The result should be an exact copy of the data, free of pictures.

◆ PROVIDED ENTRIES:
━━━━━━━━
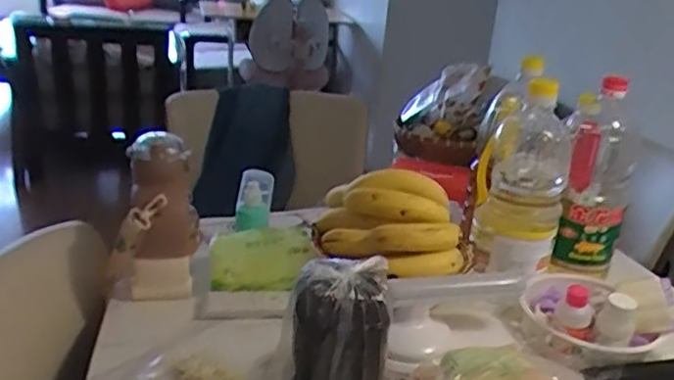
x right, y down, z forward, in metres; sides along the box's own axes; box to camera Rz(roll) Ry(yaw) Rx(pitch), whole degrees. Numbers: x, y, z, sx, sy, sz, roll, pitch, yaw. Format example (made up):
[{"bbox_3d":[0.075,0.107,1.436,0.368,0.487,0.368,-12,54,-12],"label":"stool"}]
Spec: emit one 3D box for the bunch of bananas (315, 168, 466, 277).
[{"bbox_3d":[0.068,0.033,0.799,0.195,0.100,0.118,10,22,10],"label":"bunch of bananas"}]

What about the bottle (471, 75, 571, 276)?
[{"bbox_3d":[0.239,-0.019,0.824,0.101,0.227,0.114,13,23,16],"label":"bottle"}]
━━━━━━━━
◆ ANSWER AREA:
x right, y down, z forward, in metres; sides along the box's own axes; box to camera Rz(roll) Ry(yaw) Rx(pitch), whole degrees. Numbers: x, y, z, sx, sy, sz, roll, pitch, yaw. Format example (made up):
[{"bbox_3d":[0.075,0.107,1.436,0.368,0.487,0.368,-12,54,-12],"label":"stool"}]
Spec: emit one 3D box for the bunch of bananas (315, 168, 466, 277).
[{"bbox_3d":[0.068,0.033,0.799,0.195,0.100,0.118,10,22,10],"label":"bunch of bananas"}]

What about the bottle (471, 75, 571, 276)?
[{"bbox_3d":[0.239,-0.019,0.824,0.101,0.227,0.114,13,23,16],"label":"bottle"}]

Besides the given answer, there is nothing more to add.